Records for the exercise →
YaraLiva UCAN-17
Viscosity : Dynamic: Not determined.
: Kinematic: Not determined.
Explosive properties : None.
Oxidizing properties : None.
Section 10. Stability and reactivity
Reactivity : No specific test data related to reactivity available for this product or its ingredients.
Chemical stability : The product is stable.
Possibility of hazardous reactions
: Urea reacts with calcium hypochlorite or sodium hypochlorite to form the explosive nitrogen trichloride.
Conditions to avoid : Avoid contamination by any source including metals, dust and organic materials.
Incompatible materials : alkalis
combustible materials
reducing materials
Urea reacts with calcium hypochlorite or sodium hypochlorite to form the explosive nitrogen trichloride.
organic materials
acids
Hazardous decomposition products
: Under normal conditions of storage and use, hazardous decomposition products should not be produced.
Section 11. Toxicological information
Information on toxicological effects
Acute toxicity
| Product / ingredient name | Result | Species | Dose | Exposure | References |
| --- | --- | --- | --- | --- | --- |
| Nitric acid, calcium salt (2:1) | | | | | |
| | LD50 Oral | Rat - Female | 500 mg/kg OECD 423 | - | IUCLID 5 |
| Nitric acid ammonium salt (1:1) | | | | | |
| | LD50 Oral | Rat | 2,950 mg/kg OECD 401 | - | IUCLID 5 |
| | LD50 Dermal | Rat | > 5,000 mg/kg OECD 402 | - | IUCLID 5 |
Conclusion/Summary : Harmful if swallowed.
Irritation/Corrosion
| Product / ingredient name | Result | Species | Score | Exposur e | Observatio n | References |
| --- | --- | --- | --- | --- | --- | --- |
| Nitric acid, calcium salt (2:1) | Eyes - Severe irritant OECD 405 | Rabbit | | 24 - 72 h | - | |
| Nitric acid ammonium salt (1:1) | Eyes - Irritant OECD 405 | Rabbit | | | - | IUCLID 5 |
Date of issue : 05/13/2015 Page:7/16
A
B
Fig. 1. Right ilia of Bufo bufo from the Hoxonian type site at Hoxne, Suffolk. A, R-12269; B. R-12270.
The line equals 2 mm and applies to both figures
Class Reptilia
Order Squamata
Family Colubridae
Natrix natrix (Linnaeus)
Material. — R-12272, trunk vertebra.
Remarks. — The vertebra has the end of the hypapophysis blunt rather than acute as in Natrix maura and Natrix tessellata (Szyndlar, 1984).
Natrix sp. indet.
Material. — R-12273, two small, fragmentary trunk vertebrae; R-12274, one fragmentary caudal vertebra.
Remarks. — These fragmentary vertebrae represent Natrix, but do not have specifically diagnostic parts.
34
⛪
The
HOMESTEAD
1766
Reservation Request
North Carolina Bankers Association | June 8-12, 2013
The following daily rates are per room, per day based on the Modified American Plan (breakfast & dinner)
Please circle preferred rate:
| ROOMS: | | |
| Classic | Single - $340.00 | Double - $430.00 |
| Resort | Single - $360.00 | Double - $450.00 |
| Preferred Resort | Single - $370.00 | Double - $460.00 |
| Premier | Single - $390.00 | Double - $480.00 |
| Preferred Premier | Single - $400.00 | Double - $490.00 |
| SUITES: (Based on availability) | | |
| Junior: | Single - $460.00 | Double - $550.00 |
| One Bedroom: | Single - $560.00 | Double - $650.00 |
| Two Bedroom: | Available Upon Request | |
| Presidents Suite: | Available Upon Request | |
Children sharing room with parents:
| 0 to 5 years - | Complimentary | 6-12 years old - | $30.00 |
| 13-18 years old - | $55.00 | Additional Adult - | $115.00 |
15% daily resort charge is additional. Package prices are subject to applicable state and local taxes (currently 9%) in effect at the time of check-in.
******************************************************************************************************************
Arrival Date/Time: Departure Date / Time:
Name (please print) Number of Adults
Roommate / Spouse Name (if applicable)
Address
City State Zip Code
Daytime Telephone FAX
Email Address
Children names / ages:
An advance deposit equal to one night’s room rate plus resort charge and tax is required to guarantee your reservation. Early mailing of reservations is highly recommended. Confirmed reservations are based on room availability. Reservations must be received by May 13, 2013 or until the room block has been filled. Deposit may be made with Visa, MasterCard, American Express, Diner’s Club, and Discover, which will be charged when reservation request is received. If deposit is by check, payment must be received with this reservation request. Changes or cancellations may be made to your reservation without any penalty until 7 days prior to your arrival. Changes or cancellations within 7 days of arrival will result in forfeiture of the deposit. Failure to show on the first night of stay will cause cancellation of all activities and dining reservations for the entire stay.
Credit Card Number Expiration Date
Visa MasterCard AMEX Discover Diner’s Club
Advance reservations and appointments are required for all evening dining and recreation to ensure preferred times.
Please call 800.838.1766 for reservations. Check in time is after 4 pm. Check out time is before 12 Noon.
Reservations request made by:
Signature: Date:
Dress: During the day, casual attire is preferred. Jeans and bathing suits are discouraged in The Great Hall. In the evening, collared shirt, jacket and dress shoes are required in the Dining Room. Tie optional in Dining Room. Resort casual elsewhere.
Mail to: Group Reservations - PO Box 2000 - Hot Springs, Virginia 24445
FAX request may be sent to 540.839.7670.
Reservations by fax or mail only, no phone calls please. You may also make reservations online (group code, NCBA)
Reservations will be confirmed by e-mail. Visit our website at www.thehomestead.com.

Aim of the task → Tally every line in the listing above that contains "None", then state only the total.

Answer to this problem → 2